Roosevelt’s proverb and the Bible’s one above give us the same advice: words will only carry the weight of the actions behind them. Empty threats create a vicious cycle—those hearing them become more hardened and self-willed, and those issuing them become more powerless and desperate. Wherever there is a gap between speech and reality, you can be sure that those most concerned in the matter will find it out.
You can rage yourself into exhaustion or whisper a warning, but the performance you can expect will always depend on the standards you enforce. Set and solidify your boundaries ahead of time. That’s your stick. Then speak softly.
Many popular education and management strategies spring from the spiritual conviction that all failures and deficiencies are the unfortunate result of ignorance. If you can only explain yourself in such a way so that little Billy understands the reason why throwing rocks at windows does not tend towards the progress of society, of course he will never do it again.
Such an opinion is naïve enabling, with children and adults. Understanding is not the issue for the servant in this proverb. He comprehends perfectly what is being asked, and why, and all your supporting motivations. But those are mere words. The real trouble is that without God’s help, we are incorrigibly selfish. If I cannot see any benefit for myself, I may fully grasp the theory of another’s desire, but it has no effect on me.
We are sometimes surprised (but shouldn’t be) that God himself works in this way. He doesn’t set his commands off in abstraction so that we contemplate good and evil with disinterest, like cultural curiosities of a foreign land. Trusting and following Jesus is the most beneficial life for us, and God fills his Word with reminders of that as spurs for us to live our best life.

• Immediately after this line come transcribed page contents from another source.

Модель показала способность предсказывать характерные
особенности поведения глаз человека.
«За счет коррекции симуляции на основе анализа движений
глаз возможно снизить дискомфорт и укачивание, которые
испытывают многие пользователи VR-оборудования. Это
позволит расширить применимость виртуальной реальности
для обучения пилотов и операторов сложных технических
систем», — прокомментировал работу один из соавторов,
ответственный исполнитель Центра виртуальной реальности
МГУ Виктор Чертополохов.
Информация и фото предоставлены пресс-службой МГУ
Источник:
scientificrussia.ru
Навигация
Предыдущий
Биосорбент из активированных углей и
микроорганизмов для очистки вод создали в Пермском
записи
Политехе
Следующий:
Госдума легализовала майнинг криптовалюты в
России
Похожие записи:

“Keep my statutes and my rules,” God says. “If a person does them, he shall live by them” (Lev 18:5). Jesus says that the reason he came was so that we could have life, and have it abundantly (Jn 10:10). There is not a single empty threat or promise in the Bible, because it’s God’s cheat sheet for how He made the world. Not one of his words falls to the ground. He invites us: Go ahead, try these things out. He never has to raise his voice because he controls exactly how things work. He gives us the Bible to save us the trouble of “guess and check.”